= GIVEN TASK A =
Lay out every line of the records that follow the abuse report passage as a numbered list, skipping blank lines and leaving any pictures out of your answer.

= PASSAGE TO READ =
## begin

The abuse report bases its findings on hearsay statements obtained by an investigator for Respondent during his investigation on September 17, 2003. The abuse report concluded that Petitioner neglected her children because she was inside a
store retrieving her paycheck for more than five minutes and that the children were out of sight of Petitioner while Petitioner was inside the store. The trier of fact cannot base findings of fact solely on hearsay testimony of the investigator.
The preponderance of competent and substantial evidence at the administrative hearing shows that Petitioner did not leave sight of her children. Petitioner parked her car in front of the consignment store. The width of the sidewalk, or approximately ten feet, separated the car from the entrance to the consignment store. Petitioner never entered the consignment store but remained in the doorway within sight of her children. Petitioner had telephoned ahead to the owner of the consignment store. The owner had the paycheck prepared when Petitioner arrived and handed it to Petitioner in the doorway of the store.
Petitioner then used an ATM at an adjacent store. The ATM was approximately 20 feet from Petitioner's vehicle. The retrieval of the paycheck and the ATM transaction lasted approximately five minutes.
During the five minutes that Petitioner was outside of her car, Petitioner's youngest child escaped from his car seat in the back seat of the vehicle and crossed into the front seat. Petitioner, subsequently, entered the vehicle, put her child in the car seat, and drove away.
The facts on which the abuse report concluded that Petitioner had neglected her children on September 15, 2003, were based on hearsay. Competent and substantial evidence at the hearing did not support some of those facts.
If it were determined that the facts shown at the hearing constituted neglect, the abuse report correctly determined that the neglect resulted in a low risk of harm to the children. The abuse report recommended no intervention, placement services, or judicial intervention.

## end

= DATA FOR THIS TASK =
## begin

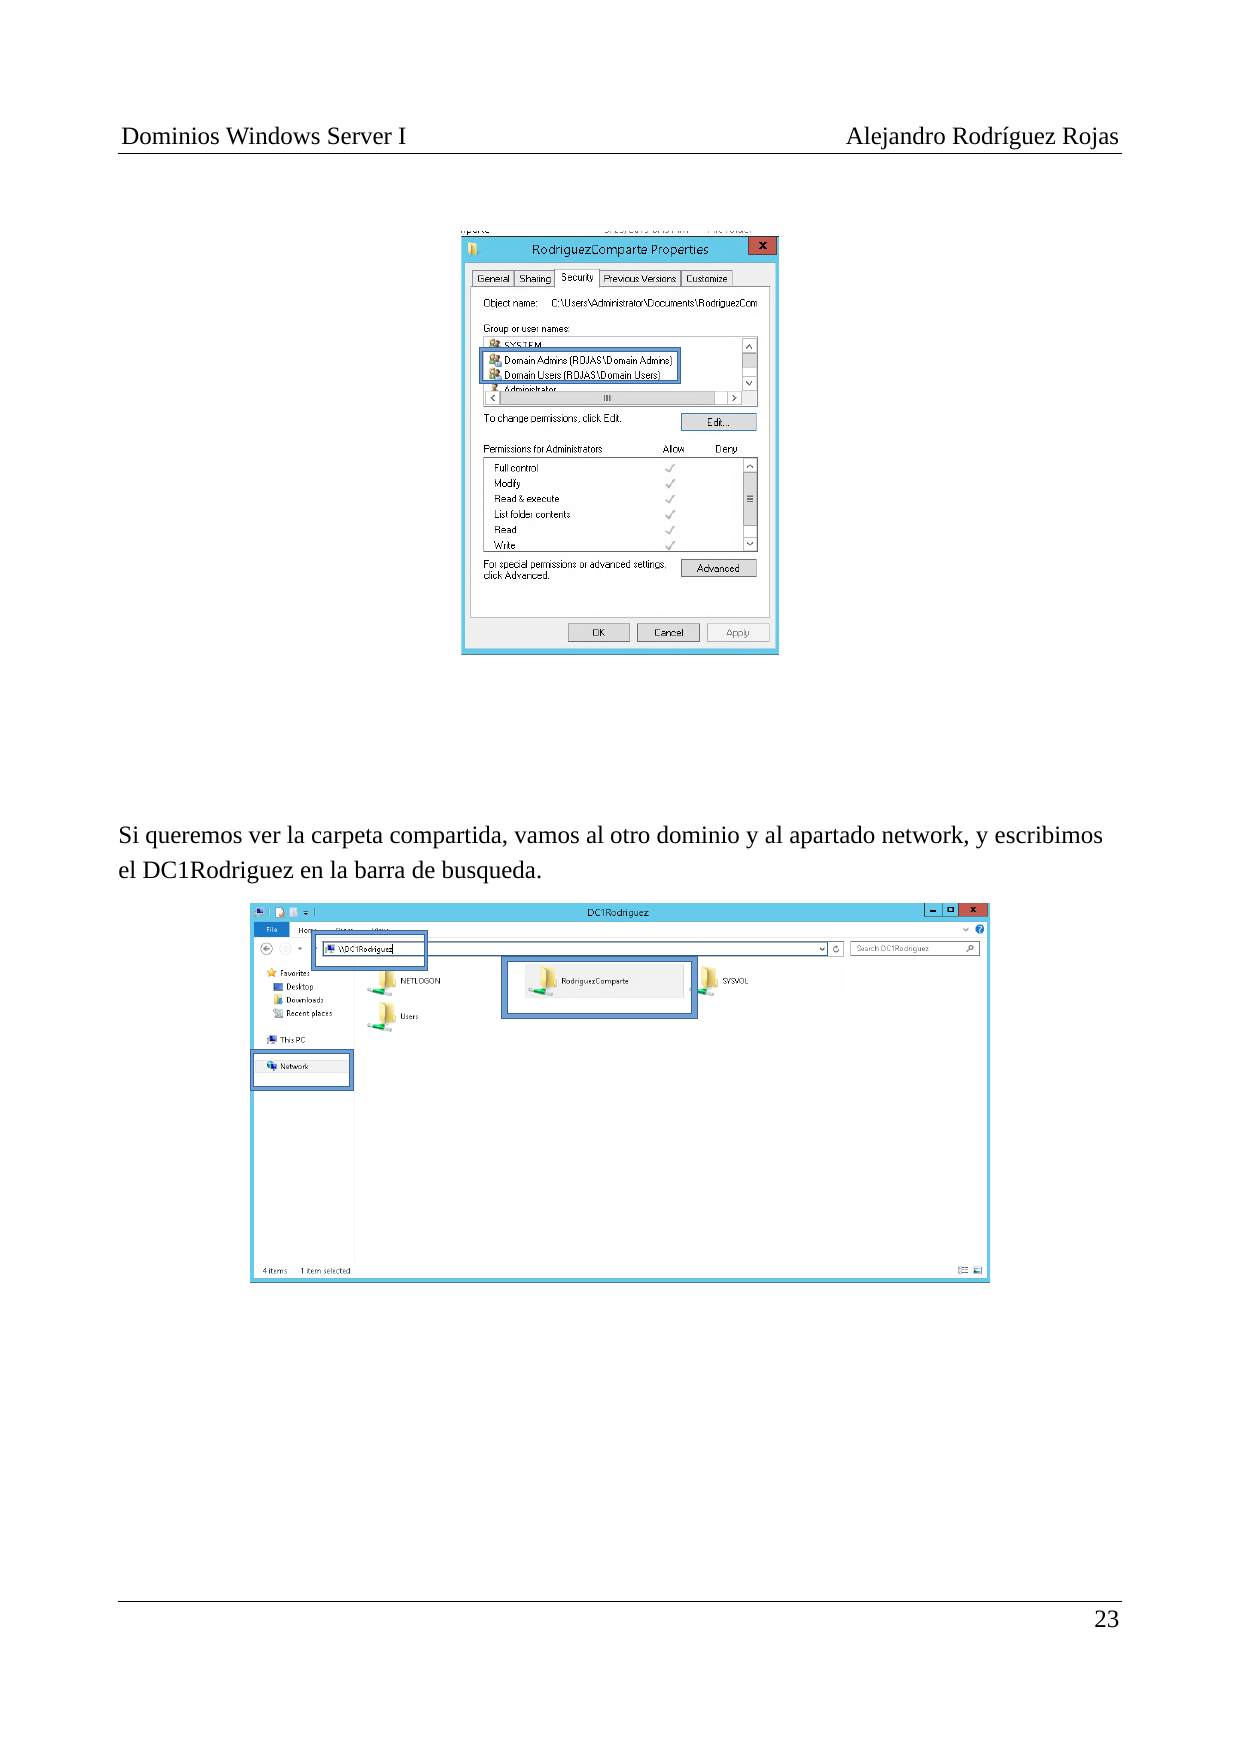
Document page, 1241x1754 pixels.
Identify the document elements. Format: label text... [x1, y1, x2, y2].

text Si queremos ver la carpeta compartida, vamos al otro dominio y al apartado network, y escribimos el DC1Rodriguez en la barra de busqueda. [118, 820, 1122, 883]
picture [254, 1054, 349, 1086]
picture [483, 352, 558, 380]
picture [250, 903, 991, 1284]
picture [461, 231, 558, 660]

## end

= GIVEN TASK B =
Carry on the passage about the abuse report's neglect findings, starting right after its last sentence.

= EXERCISE RESULT A =
1. Document page, 1241x1754 pixels.
2. Identify the document elements. Format: label text... [x1, y1, x2, y2].
3. text Si queremos ver la carpeta compartida, vamos al otro dominio y al apartado network, y escribimos el DC1Rodriguez en la barra de busqueda. [118, 820, 1122, 883]
4. picture [254, 1054, 349, 1086]
5. picture [483, 352, 558, 380]
6. picture [250, 903, 991, 1284]
7. picture [461, 231, 558, 660]

= EXERCISE RESULT B =
The incident on September 15, 2003, was a single isolated event that does not represent a pattern and practice of endangering children. The incident was an exception to Petitioner's normal practice, rather than evidence of her normal practice. Petitioner demonstrated that she can adequately ensure the safety of children in her care.
CONCLUSIONS OF LAW
DOAH has jurisdiction over the parties and subject matter of this case. §§ 120.569 and 120.57(1), Fla. Stat. (2003). DOAH provided the parties with adequate notice of the administrative hearing.
Petitioner has the burden of proof in this proceeding.
Petitioner must show by a preponderance of evidence that she can adequately ensure the safety of children in her care. Florida Department of Transportation v. J.W.C. Company, Inc., 396 So. 2d
778 (Fla. 1st DCA 1981); Balino v. Department of Health and Rehabilitative Services, 348 So. 2d 349 (Fla. 1st DCA 1977).
In relevant part, Subsection 402.310(1)(a), Florida Statutes (2003), authorizes Petitioner to deny Respondent's license for the reasons stated in the denial letter. Subsection 402.310(1)(b), Florida Statutes (2003), prescribes the factors to be considered in determining whether to deny the application.
The denial letter does not allege that Respondent is unable to adequately ensure the safety of children in a family day care home. Rather, the denial letter states that the information in the abuse report renders Respondent unable to determine whether Petitioner will adequately ensure the safety of children under Petitioner's care. Neither DOAH nor Petitioner may deny Petitioner's license application for reasons other than those for which Respondent notified Petitioner in the denial letter. Compare Cotrill v. Department of Insurance, 685 So. 2d 1371, 1372 (Fla. 1st DCA 1996) (holding that an agency cannot find that a licensee committed acts not alleged in the administrative complaint) with B.D.M. Financial Corporation v. Department of Business and Professional Regulation, 698 So. 2d 1359, 1362 (Fla. 1st DCA 1997) (holding that an agency cannot find that the agency cannot conclude that the acts alleged in the administrative complaint constituted violations that are not charged in the administrative complaint).
At the administrative hearing, Petitioner showed by a preponderance of evidence that material factual information on which the abuse report based its conclusion of neglect was incorrect. Petitioner also showed that she can adequately ensure the safety of children in her care.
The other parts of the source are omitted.